▸ Extracted text
▼
Formulating an anticancer drug using nanotechnology eliminates toxic neurological side-effects

A nanotech formulation may have saved one of the most promising broad-spectrum antiangiogenesis cancer therapies from being side-tracked due to neurotoxic side effects. From Children’s Hospital Boston via Science Daily “New Oral Angiogenesis Inhibitor Offers Potential Nontoxic Therapy For A Wide Range Of Cancers“:

The first oral, broad-spectrum angiogenesis inhibitor, specially formulated through nanotechnology, shows promising anticancer results in mice, report researchers from Children’s Hospital Boston.

Findings were published online on June 29 by the journal Nature Biotechnology [abstract].

Because it is nontoxic and can be taken orally, the drug, called Lodamin, may be useful as a preventive therapy for patients at high risk for cancer or as a chronic maintenance therapy for a variety of cancers, preventing tumors from forming or recurring by blocking the growth of blood vessels to feed them.

Lodamin may also be useful in other diseases that involve aberrant blood-vessel growth, such as age-related macular degeneration and arthritis.

…While a number of angiogenesis inhibitors, such as Avastin, are now commercially available, most target only single angiogenic factors, such as VEGF, and they are approved only for a small number of specific cancers. In contrast, Lodamin prevented capillary growth in response to every angiogenic stimulus tested. Moreover, in mouse models, Lodamin reduced liver metastases, a fatal complication of many cancers for which there is no good treatment.
▲
▸ Record excerpts
▼
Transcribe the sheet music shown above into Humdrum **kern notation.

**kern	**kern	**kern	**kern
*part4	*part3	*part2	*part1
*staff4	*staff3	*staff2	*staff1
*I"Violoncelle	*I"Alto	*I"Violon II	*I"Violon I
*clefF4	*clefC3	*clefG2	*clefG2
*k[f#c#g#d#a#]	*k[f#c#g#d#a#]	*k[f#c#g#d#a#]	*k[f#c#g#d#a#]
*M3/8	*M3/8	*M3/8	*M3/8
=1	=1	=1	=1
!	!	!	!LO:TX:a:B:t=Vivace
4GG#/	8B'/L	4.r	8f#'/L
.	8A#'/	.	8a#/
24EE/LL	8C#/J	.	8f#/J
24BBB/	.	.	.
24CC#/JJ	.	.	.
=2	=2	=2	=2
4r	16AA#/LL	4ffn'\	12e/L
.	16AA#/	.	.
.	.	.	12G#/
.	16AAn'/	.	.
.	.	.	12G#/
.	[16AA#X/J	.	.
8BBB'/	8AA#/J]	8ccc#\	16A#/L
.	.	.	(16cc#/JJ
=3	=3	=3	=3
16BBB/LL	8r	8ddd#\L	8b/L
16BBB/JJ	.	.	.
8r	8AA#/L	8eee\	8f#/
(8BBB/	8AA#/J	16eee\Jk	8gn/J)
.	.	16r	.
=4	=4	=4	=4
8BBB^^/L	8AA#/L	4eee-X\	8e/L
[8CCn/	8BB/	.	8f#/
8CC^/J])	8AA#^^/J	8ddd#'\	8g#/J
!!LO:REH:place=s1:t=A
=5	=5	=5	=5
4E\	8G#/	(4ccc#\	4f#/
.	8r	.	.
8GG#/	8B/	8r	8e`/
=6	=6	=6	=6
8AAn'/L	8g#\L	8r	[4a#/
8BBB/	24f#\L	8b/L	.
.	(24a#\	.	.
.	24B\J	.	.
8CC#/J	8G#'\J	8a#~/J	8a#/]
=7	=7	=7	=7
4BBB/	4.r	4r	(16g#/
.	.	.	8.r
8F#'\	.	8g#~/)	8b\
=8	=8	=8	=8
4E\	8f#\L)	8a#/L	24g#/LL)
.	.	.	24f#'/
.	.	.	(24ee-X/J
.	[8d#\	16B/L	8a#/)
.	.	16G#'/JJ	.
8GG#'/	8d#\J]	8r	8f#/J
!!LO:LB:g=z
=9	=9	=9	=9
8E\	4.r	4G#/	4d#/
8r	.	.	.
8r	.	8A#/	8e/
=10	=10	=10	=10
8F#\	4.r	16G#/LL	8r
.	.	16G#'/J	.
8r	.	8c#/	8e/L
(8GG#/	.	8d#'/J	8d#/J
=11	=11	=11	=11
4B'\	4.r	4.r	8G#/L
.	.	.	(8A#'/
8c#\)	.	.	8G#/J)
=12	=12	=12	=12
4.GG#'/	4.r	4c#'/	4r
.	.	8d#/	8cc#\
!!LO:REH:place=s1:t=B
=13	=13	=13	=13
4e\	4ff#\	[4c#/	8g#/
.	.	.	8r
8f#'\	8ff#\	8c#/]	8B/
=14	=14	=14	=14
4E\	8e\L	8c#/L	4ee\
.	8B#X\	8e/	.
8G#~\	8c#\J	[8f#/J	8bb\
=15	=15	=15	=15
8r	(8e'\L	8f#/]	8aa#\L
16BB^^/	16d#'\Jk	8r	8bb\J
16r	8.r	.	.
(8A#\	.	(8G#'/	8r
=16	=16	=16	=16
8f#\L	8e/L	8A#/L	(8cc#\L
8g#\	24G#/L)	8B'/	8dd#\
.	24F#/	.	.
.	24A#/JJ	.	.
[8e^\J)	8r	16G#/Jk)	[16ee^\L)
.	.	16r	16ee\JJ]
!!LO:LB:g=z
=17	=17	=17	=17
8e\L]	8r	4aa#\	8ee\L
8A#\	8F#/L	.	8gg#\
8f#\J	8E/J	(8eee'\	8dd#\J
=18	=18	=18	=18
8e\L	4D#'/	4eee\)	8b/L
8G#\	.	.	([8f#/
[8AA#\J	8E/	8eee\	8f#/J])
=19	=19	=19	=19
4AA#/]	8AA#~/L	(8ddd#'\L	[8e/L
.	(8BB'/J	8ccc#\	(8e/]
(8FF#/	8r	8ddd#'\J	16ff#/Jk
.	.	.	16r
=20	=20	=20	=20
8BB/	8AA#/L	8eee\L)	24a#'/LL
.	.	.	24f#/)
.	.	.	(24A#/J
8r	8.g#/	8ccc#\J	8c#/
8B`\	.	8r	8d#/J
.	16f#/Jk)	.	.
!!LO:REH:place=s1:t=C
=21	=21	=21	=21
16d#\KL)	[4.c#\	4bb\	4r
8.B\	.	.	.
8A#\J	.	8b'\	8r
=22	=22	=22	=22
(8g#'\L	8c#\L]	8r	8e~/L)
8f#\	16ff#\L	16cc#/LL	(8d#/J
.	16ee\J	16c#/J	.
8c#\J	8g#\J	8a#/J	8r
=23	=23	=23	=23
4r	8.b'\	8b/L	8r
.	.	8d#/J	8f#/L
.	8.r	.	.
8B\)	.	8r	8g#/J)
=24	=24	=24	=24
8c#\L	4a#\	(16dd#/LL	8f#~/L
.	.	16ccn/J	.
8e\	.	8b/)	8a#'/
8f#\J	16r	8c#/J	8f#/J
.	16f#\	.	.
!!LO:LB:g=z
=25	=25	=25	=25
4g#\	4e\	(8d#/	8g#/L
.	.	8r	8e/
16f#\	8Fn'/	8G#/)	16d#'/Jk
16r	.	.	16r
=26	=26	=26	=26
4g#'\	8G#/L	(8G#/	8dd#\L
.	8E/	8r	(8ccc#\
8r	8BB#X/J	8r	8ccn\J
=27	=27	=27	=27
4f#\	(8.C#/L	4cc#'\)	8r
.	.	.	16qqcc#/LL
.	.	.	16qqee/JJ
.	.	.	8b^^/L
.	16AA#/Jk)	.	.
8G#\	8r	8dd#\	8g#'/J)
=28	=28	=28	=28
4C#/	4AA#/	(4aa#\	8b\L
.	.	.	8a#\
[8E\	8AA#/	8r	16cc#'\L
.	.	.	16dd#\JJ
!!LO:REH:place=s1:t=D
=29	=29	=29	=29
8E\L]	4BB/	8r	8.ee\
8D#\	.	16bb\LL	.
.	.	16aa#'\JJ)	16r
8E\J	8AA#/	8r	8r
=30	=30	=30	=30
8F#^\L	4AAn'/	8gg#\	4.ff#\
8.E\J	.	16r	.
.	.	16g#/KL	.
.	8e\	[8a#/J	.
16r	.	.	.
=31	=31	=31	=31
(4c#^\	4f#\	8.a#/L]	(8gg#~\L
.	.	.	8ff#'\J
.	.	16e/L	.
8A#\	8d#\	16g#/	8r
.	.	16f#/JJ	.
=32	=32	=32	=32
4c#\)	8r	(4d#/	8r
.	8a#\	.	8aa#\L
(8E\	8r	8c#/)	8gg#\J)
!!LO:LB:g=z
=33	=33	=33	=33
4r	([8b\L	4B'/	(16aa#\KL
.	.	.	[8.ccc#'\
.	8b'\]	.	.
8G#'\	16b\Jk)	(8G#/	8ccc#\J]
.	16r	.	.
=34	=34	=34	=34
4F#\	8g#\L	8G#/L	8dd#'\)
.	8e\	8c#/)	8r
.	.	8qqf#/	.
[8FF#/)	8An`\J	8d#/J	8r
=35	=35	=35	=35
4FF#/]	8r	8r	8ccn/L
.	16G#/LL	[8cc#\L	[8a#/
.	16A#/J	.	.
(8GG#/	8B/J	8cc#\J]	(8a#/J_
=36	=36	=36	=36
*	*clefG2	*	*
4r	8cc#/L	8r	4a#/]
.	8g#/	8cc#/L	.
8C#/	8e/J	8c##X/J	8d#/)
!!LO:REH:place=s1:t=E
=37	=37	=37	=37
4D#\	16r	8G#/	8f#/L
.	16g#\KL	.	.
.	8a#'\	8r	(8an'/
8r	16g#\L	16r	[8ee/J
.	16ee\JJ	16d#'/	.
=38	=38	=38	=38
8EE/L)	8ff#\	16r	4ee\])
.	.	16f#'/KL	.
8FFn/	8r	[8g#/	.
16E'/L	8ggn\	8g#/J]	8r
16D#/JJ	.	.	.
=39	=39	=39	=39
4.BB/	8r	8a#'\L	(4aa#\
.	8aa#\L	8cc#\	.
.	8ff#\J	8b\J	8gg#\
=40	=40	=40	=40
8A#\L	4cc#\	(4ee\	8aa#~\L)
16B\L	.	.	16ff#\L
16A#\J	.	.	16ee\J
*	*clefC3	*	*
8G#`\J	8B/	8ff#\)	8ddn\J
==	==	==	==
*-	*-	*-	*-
▲
▸ Task instructions
[A] According to the article on the nanotech formulation of Lodamin, which journal published the findings online on June 29?
[B] In the article on the nanotech formulation of Lodamin, give the stretch from "Because it is" through "to feed them." again, swapping "preventive therapy" for "prophylactic therapy".

▸ Answers for this exercise
[A] Nature Biotechnology

[B]
Because it is nontoxic and can be taken orally, the drug, called Lodamin, may be useful as a prophylactic therapy for patients at high risk for cancer or as a chronic maintenance therapy for a variety of cancers, preventing tumors from forming or recurring by blocking the growth of blood vessels to feed them.